Floyd-Steinberg Dithering: Organized Chaos in Black and White
A spore print either blocks UV light or it doesn’t—there’s no half-exposed cyanotype chemistry. You get Prussian blue or you get white paper. The question is whether microscopic spores, scattered across gill ridges, can create the illusion of gradients through their density alone.

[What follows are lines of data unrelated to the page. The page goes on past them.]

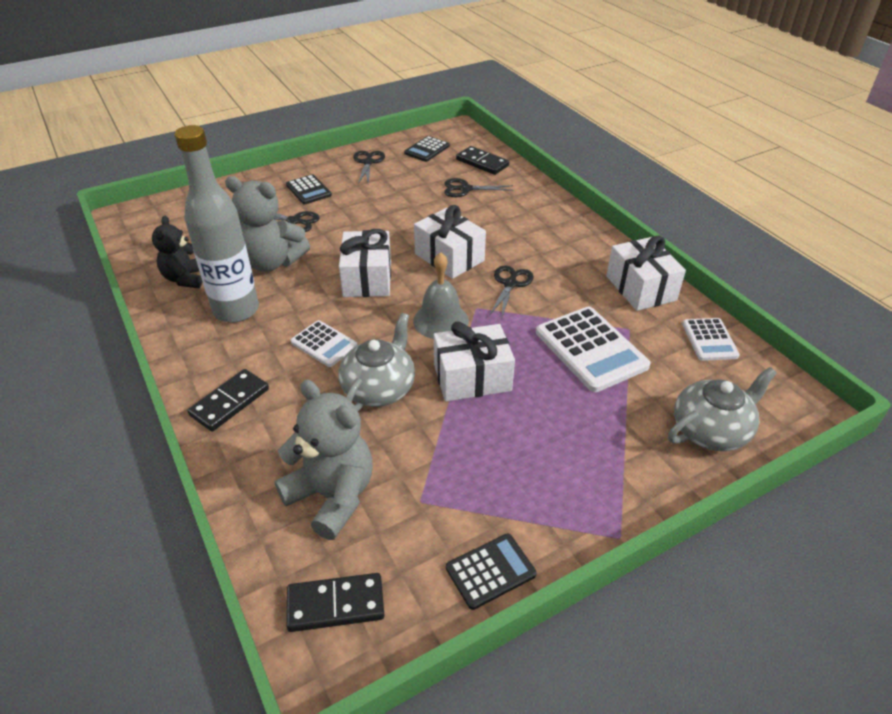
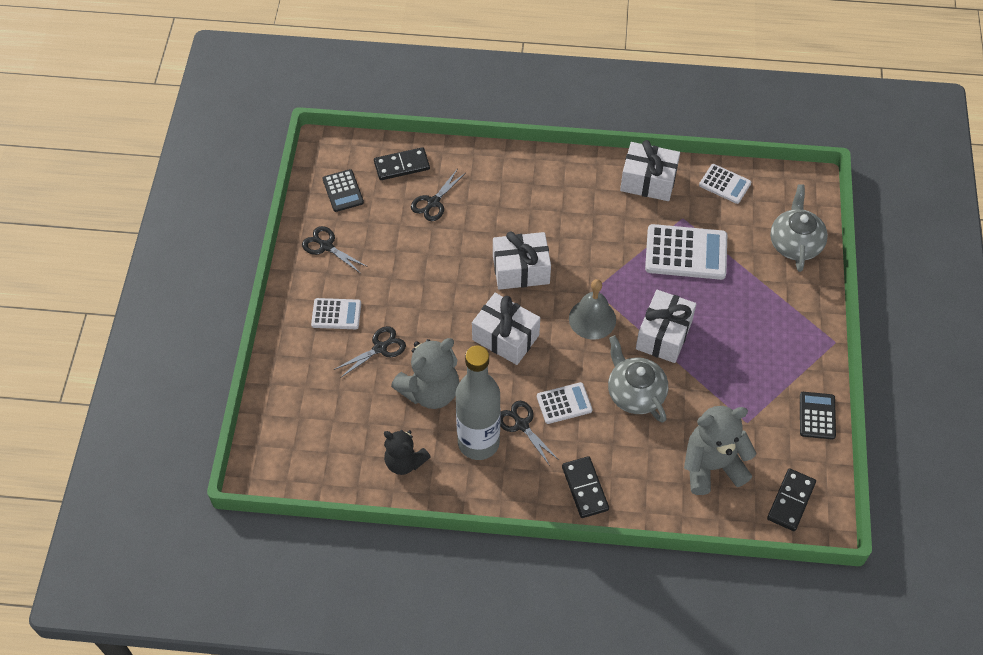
camera: 55 degrees left, 15 degrees up
(308, 190) = (336, 314): black calculator -> white calculator
(510, 284) = (584, 252): black scissors -> black scissors (522, 425)

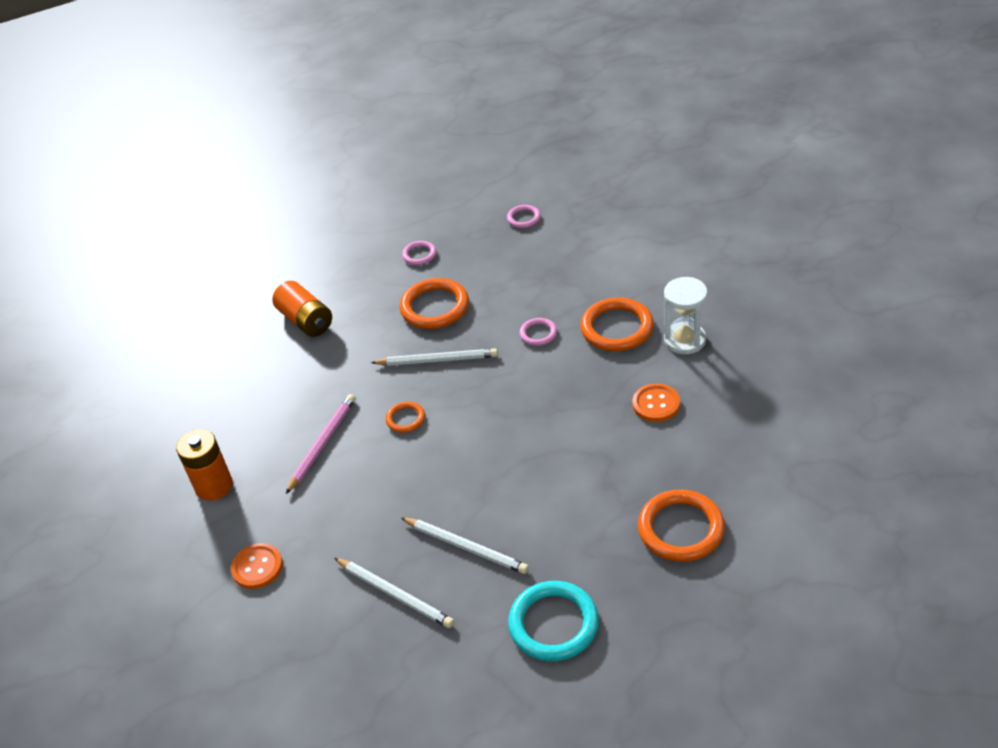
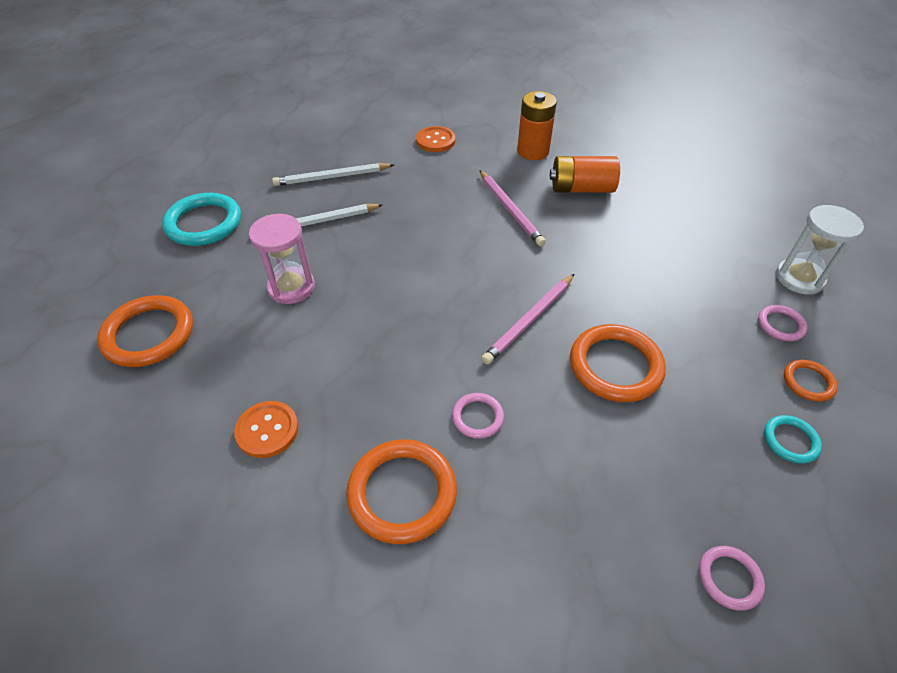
camera: 125 degrees right, 5 degrees up
(306, 320) = (689, 271): orange battery -> orange battery (581, 188)
(405, 419) = (479, 261): orange ring -> orange ring (808, 382)
(418, 231) = (790, 441): none -> turquoise ring
(419, 255) = (733, 412): pink ring -> pink ring (780, 325)
(437, 360) = (529, 320): white pencil -> pink pencil
(549, 495) = (291, 287): none -> pink hourglass
(685, 340) = (303, 542): white hourglass -> white hourglass (799, 278)

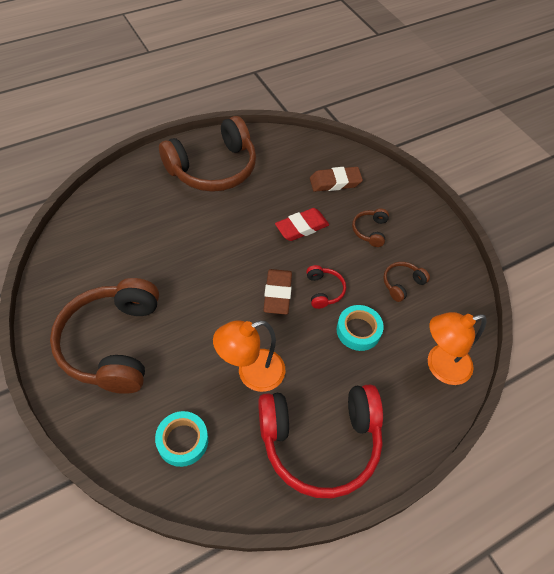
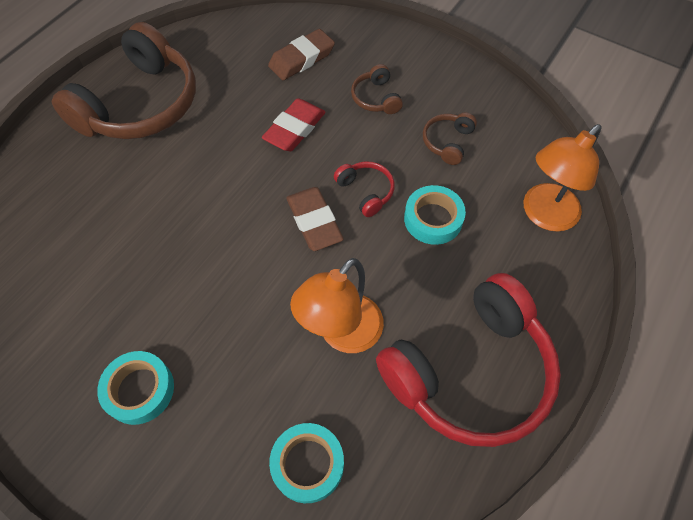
camera: 25 degrees left, 5 degrees up
(113, 343) = (139, 390): brown headphones -> turquoise tape

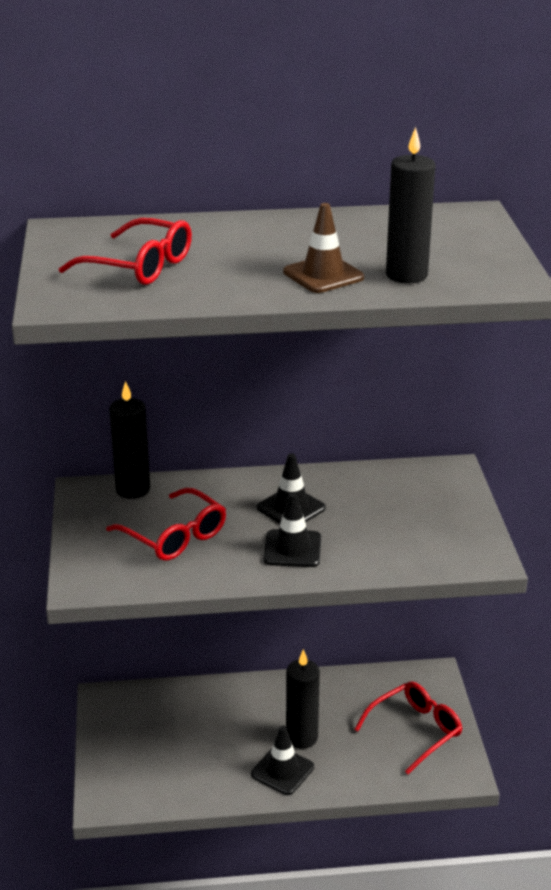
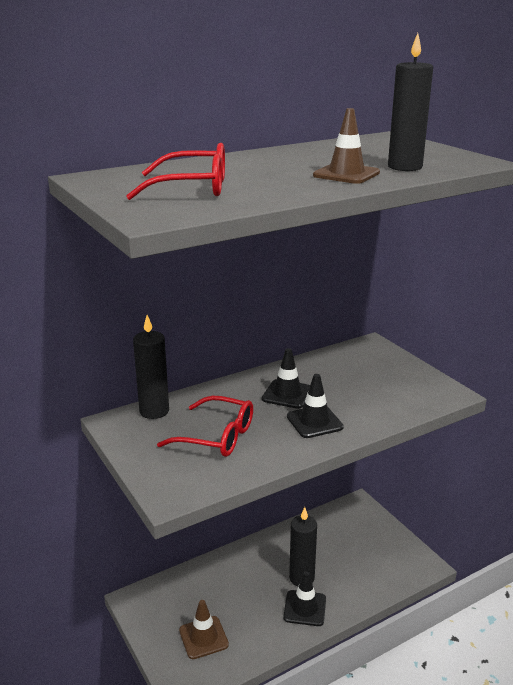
camera: 25 degrees left, 5 degrees down
(153, 762) = (203, 637): none -> brown traffic cone
(415, 731) = (373, 546): red glasses -> none

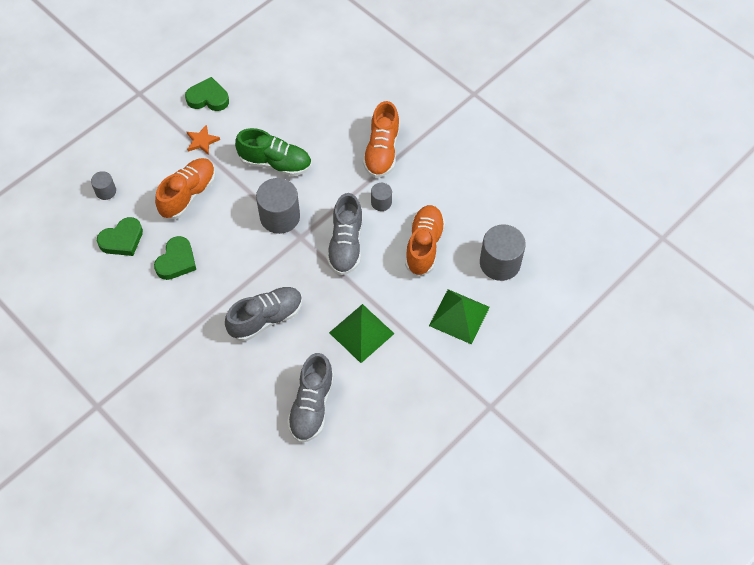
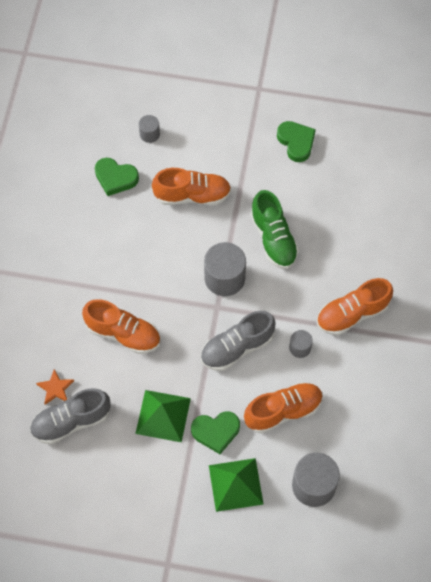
camera: 55 degrees right, 5 degrees up
(176, 261) = (126, 231): green heart -> green heart (216, 432)
(202, 141) = (250, 168): orange star -> orange star (55, 388)
(266, 319) = (123, 333): grey shoe -> orange shoe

This is the same problem newspapers faced in the 1980s when printing photographs. Each dot of ink is binary: present or absent. Floyd-Steinberg dithering solved it by pushing quantization error forward into neighbouring pixels. When you round a grey value to black or white, you don’t discard the error—you distribute it to pixels you haven’t processed yet.
def dither(pixels, width)
pixels.each_with_index do |grey, i|
new = grey > 127 ? 255 : 0
err = grey - new
pixels[i] = new
pixels[i+1] += err * 7/16.0 if (i+1) % width != 0
pixels[i+width-1] += err * 3/16.0 if i+width < pixels.size && i % width != 0
pixels[i+width] += err * 5/16.0 if i+width < pixels.size
pixels[i+width+1] += err * 1/16.0 if i+width < pixels.size && (i+1) % width != 0
end
end
The C version shows why it’s fast enough for real-time printing:
void dither(unsigned char *img, int w, int h) {
for (int y = 0; y < h; y++) {
for (int x = 0; x < w; x++) {
int i = y * w + x;
int old = img[i];
int new = old > 127 ? 255 : 0;
img[i] = new;
int err = old - new;
if (x+1 < w) img[i+1] += err * 7 >> 4;
if (y+1 < h) {
if (x > 0) img[i+w-1] += err * 3 >> 4;
img[i+w] += err * 5 >> 4;
if (x+1 < w) img[i+w+1] += err >> 4;
}
}
}
}
The bit-shifting (>> 4 instead of /16) keeps it integer-only. The forward-only propagation means you can process scanlines as they arrive from the scanner or camera.
Spore prints won’t distribute error intentionally, but density variation does the same work. Whether the result is a detailed gill pattern or a flat blue disc depends on whether five-micron particles scatter densely enough to approximate a halftone screen. The first print is still exposing.